Interessenten indes gab es viele: Ideen vom Baumarkt bis Handwerkerdorf machten die Runde, die Erbin selbst plante zunächst ein Hotel - bis der Bau der Landesstraße 40 das Areal und alle Hoffnungen auf eine baldige Nachnutzung des Sanatoriums durchschnitt. Bis zu 15 Meter rückte die 2013 fertiggestellte Umgehungsstraße, die von Potsdam zum Großflughafen BER führt, an die Klinik heran. Und mit ihr der Lärm.
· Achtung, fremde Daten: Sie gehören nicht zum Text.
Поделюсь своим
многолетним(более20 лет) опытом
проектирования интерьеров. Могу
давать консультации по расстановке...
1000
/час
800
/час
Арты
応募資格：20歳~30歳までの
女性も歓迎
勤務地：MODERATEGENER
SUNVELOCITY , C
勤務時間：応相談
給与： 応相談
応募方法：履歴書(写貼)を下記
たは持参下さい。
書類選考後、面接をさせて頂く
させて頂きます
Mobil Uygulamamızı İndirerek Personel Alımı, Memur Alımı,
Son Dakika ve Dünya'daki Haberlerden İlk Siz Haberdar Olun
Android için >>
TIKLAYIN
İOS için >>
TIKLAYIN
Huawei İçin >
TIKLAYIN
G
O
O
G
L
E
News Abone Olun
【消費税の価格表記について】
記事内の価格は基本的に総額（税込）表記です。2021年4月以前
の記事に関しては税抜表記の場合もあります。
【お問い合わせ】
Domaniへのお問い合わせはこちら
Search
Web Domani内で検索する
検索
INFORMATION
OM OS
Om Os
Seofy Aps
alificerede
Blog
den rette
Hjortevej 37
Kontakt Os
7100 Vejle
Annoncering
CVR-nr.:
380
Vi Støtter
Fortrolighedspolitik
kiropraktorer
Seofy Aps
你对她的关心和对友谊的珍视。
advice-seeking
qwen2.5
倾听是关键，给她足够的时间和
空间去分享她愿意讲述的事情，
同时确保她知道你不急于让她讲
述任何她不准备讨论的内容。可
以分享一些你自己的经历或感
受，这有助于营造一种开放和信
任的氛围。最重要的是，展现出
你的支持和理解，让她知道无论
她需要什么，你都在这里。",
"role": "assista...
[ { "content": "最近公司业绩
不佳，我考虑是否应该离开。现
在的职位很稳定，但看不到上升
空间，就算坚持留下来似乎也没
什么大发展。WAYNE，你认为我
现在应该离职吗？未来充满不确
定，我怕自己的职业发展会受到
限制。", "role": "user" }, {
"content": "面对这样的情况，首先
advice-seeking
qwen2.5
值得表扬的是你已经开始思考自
Die Grundstückserbin versuchte zunächst, den Bau per Klage zu verhindern, dies gelang jedoch nicht. Auch Lärmschutz wurde nicht gewährt, da das Gebäude bereits seit Mitte der 1990er Jahre leer steht.
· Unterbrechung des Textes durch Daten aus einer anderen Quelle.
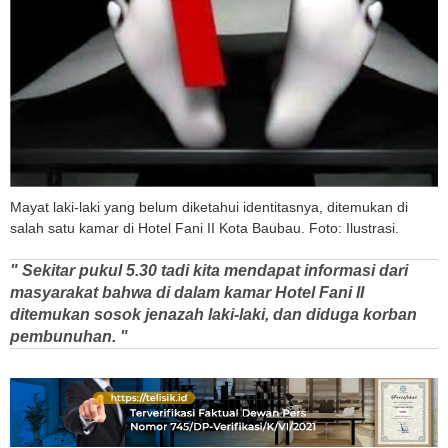
Mayat laki-laki yang belum diketahui identitasnya, ditemukan di
salah satu kamar di Hotel Fani II Kota Baubau. Foto: Ilustrasi.
" Sekitar pukul 5.30 tadi kita mendapat informasi dari
masyarakat bahwa di dalam kamar Hotel Fani II
ditemukan sosok jenazah laki-laki, dan diduga korban
pembunuhan. "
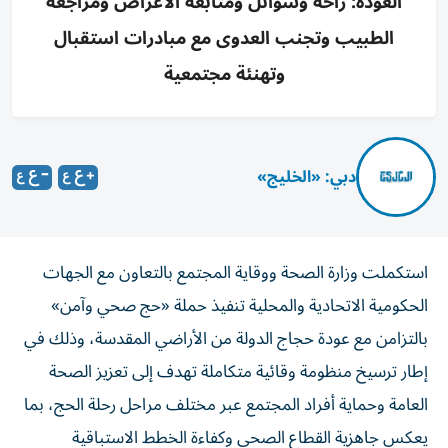
العودة: راحة وسوائل ومتابعة الأعراض ومراجعة
الطبيب وتجنب العدوى مع مبادرات استقبال
وتهنئة مجتمعية
دبي: «الخليج»
استكملت وزارة الصحة ووقاية المجتمع بالتعاون مع الجهات
الحكومية الاتحادية والمحلية تنفيذ حملة «حج صحي وآمن»
بالتزامن مع عودة حجاج الدولة من الأراضي المقدسة، وذلك في
إطار ترسيخ منظومة وقائية متكاملة تهدف إلى تعزيز الصحة
العامة وحماية أفراد المجتمع عبر مختلف مراحل رحلة الحج، بما
يعكس جاهزية القطاع الصحي وكفاءة الخطط الاستباقية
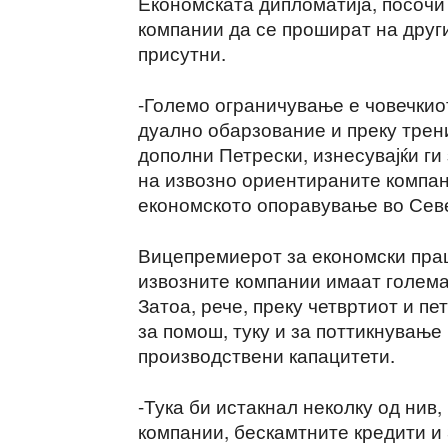
Економската дипломатија, посочи
компании да се прошират на други 
присутни.
-Големо ограничување е човечкиот
дуално обарзование и преку трен
дополни Петрески, изнесувајќи ги
на извозно ориентираните компан
економското опоравување во Сев
Вицепремиерот за економски пра
извозните компании имаат голема
Затоа, рече, преку четвртиот и пе
за помош, туку и за поттикнување
производствени капацитети.
-Тука би истакнал неколку од нив
компании, бескамтните кредити и 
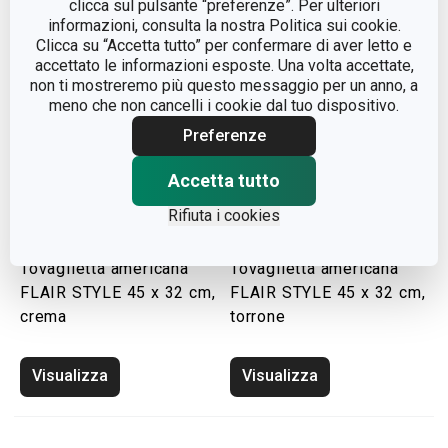
clicca sul pulsante “preferenze”. Per ulteriori
informazioni, consulta la nostra Politica sui cookie.
Clicca su “Accetta tutto” per confermare di aver letto e
accettato le informazioni esposte. Una volta accettate,
non ti mostreremo più questo messaggio per un anno, a
meno che non cancelli i cookie dal tuo dispositivo.
Preferenze
Accetta tutto
Rifiuta i cookies
Tovaglietta americana
Tovaglietta americana
FLAIR STYLE 45 x 32 cm,
FLAIR STYLE 45 x 32 cm,
crema
torrone
Visualizza
Visualizza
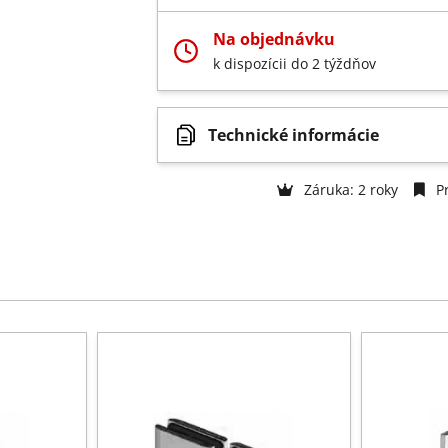
Na objednávku
k dispozícii do 2 týždňov
Technické informácie
Záruka: 2 roky
Pr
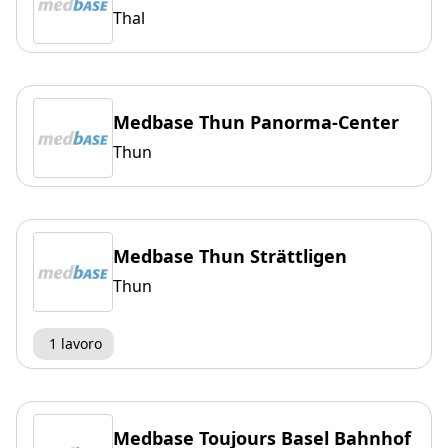
Thal
Medbase Thun Panorma-Center
Thun
Medbase Thun Strättligen
Thun
1 lavoro
Medbase Toujours Basel Bahnhof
Alle Bemühungen, das Haus zu neuem Leben zu erwecken, scheiterten an der misslichen Lage. Auf einer Verkehrsinsel gelegen ist das einst mitten im Wald errichtete Sanatorium nunmehr von Straßen regelrecht umzingelt. War das Gebäude zu Zeiten der Hotelpläne noch in einem weitestgehend guten Zustand, so verfiel es in den letzten Jahren zusehends. Vandalen hielten Einzug, aus der Ruine verschwand immer mehr Inventar - Klinken, Tür- und Fenster-Riegel, auch ein Klavier wurde abtransportiert. Zuletzt war die Klinik beliebtes Fotomotiv, sei aber nach dem Verkauf nun nicht mehr zugänglich, so Immobilienverwalter Albrecht. „Das Objekt istinzwischen voll gesichert.“ Auch um es vor weiterem Vandalismus zu schützen.

Vor knapp zwei Jahren hatte die Gemeinde Stahnsdorf eigene Nutzungsideen für das historische Anwesen ins Spiel gebracht. Das Haus tauchte in einem 100-seitigen Papier zu altersgerechten Wohnformen auf. Es blieb jedoch bei Gedankenspielen.
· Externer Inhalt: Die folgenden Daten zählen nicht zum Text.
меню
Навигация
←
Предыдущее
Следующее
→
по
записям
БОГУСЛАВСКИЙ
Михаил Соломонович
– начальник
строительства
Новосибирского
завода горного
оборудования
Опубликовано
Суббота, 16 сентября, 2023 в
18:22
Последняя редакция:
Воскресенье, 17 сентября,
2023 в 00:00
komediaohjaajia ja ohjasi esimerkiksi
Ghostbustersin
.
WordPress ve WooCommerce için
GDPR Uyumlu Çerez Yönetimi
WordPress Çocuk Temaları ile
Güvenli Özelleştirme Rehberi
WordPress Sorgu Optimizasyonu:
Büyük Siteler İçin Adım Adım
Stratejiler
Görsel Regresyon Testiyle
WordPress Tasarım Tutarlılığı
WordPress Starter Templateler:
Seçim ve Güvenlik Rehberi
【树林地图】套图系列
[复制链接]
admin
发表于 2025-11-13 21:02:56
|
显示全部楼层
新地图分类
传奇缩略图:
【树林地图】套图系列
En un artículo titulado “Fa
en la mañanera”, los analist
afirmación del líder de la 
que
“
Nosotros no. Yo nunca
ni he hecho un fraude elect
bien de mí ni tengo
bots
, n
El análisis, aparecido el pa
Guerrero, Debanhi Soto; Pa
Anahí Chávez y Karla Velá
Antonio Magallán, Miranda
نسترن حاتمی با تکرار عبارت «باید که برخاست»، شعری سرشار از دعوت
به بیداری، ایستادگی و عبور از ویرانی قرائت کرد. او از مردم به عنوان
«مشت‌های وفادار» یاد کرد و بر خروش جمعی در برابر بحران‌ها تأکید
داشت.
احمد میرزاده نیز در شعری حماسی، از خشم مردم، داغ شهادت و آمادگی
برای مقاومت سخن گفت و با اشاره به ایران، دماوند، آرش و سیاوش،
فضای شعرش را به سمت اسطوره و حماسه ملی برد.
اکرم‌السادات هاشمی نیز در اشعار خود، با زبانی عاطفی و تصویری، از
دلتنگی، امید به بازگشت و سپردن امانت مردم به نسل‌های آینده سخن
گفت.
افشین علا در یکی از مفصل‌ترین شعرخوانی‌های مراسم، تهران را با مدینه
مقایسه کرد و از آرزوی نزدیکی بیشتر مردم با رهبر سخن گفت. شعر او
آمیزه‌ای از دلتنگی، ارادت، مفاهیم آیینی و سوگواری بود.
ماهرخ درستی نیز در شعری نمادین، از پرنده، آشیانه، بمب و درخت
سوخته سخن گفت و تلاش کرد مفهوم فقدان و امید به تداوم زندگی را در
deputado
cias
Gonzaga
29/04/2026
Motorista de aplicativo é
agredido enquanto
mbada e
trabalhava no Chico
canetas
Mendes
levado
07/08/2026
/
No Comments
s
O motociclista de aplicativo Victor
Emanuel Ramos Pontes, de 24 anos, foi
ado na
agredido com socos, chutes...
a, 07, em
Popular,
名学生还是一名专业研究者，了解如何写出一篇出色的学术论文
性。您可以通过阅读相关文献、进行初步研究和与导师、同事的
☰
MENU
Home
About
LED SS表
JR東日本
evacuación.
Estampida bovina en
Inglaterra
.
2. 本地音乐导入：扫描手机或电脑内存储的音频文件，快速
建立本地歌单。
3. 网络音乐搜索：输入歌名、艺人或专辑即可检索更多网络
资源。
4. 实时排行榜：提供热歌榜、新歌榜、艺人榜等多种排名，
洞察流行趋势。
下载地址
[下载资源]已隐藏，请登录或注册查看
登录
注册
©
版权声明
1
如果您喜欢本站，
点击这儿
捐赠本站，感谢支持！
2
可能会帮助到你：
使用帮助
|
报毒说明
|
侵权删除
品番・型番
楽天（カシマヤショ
Immobilienverwalter Albrecht bezifferte die Investitionskosten für die Sanierung des 100 Meter langen und etwa acht Meter breiten Gebäudes damals auf etwa sechs Millionen Euro. Rentabel sei das Objekt mit seinen bisher etwa elf Quadratmeter großen Patientenzimmern nur zu betreiben, wenn zusätzlich ein Neubau auf dem Anwesen möglich würde, sagte er den PNN. Als geeignete Fläche hat Albrecht bereits ein rund 12 000 Quadratmeter großes Grundstück am Rande der Klinik auserkoren, auf dem einst Klinikmitarbeiter Gemüse anpflanzten, um die Patienten zu versorgen. Der Haken: Die Fläche liegt im Landschaftsschutzgebiet und müsste aus diesem herausgelöst werden. Das Schicksal der Klinik läge somit in den Händen der Gemeindevertreter und der Behörden, betonte Albrecht zuletzt. Ob auch der Käufer des Sanatoriums neben der Sanierung und dem Umbau der mehr als 100 Jahre alten Heilanstalt Pläne für einen Neubau verfolgt, blieb zunächst aber offen.